The main objective of this project is:
- To create a people counting system that leverages existing CCTV cameras installed on the retail floor to provide customer journey analysis to store owners.
- The system will be capable of detecting and differentiating people based on their age and gender, as well as tracking and tallying those entering and exiting the store entrance.
- The solution was deployed on Jetson Nano, using a customized model that was trained on the client’s data.
The project consists of two main components:
- The machine learning pipeline.
- Setting up the hardware environment.
The machine learning pipeline
Data collection & data analysis
- Samples required to train the model were created using data collected from various cameras.
- The collected data was in video format, with frame sizes varying based on the camera resolution.
- The presence of repetitive backgrounds and redundant objects could potentially impact model training.
- To overcome this issue and improve the dataset’s generalization, additional images from the open-source mall dataset and CCTV-captured background images from another open-source dataset were included.
- The Age and Gender dataset contained over 4,000 images in total.
- The videos were resized and annotated.
- Both video annotations and image annotations were used in this project. Bounding boxes for object detection were used for annotating the objects.
- The final format used was image format. As we had decided to use the Yolo models for object detection, the labels were retrieved in Yolov5 format. Initially, only labeled images were retrieved.

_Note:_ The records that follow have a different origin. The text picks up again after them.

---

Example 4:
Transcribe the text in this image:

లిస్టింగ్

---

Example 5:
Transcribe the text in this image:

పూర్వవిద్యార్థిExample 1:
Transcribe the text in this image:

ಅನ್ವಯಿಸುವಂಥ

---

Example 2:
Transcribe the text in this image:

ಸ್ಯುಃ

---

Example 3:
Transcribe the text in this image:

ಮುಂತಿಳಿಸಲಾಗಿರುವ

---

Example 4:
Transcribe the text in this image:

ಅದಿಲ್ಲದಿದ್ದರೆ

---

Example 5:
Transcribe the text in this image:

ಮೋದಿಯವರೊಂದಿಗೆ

Later, background images were included in the dataset to reduce false positives.
- Age and Gender Model: Three classes were considered: Child -0, Female_adult – 1, and Male_adult – 2.
- Once annotation was done, the frequency of each class in the entire dataset was checked, and some of the redundant /duplicate images were removed.

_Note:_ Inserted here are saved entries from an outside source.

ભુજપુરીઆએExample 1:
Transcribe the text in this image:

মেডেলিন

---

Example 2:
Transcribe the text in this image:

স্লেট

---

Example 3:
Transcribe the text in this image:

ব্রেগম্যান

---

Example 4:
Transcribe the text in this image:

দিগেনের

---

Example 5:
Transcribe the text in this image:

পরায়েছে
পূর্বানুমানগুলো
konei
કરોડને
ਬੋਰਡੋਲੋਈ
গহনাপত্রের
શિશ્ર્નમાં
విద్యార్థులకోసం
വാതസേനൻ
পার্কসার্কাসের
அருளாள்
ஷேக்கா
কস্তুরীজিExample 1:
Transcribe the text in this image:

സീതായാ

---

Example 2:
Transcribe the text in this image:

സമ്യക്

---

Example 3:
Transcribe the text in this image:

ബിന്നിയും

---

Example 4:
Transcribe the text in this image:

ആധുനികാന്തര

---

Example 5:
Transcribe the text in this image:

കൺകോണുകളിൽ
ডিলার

Model training and testing
In this project, complete retraining is done as the data is totally different from the coco dataset on which the yolov5 model is trained with. Even though the coco model has a superclass called person, the appearance and features differ due to the cultural difference in the countries where this project will be implemented.
- Later different versions of Yolo were retrained using the custom data and compared.
- Out of them, the best version was selected and deployed to Jetson nano. Where other models crossed 1 ms plus inference time per frame, the best model maintained a speed below 0.75 ms per frame.
- The training was done multiple times by assigning different values to the hyperparameters. The aim of the training was to obtain a model which has a size compatible to run on edge devices with a decent inference speed but maintains a good mAP.
The app uses a tracking method called Strongsort which is a two-stage tracker.
- In the first stage, the objects are detected by the Yolov5-nano model, and in the second stage, these detected objects are passed to the tracker model.
- The detected objects are assigned an ID to be maintained for a defined period.
- Strongsort is highly configurable and adjustable to different deployment scenarios.
The tracking and counting logic
Line counting and transformation
- Line counting is implemented as a separate function. Only one object is considered at a time in the function.
- The direction of the movement is based on if the difference between the current frames and previous frames’ values is greater than or less than zero.
The pipeline is added to the tracker code for continuous learning to retrieve data continuously from the live stream. The data collected includes images with bounding boxes, images without bounding boxes, the coordinates, and the class as a text file. The annotations are in Yolo format. The tracker code has data saved in MOT format.
Testing and deployment
The code was deployed on the device and tested on single and multiple cameras.
Challenges the team was able to overcome
- Data imbalance issues, for example, having the male class as the majority class and age and gender imbalance. Ignoring this issue would impact the model performance as The high mAP value of training will be based on the high individual mAP score achieved by the male class. The model will start overfitting on a male class if we try to increase training epochs.
- A person is taking a U-turn. It happens when a person enters and exits like a U-turn or takes rounds casually without intending to enter the place.
- Optimizing the model performance and speed to match the edge device memory & resources.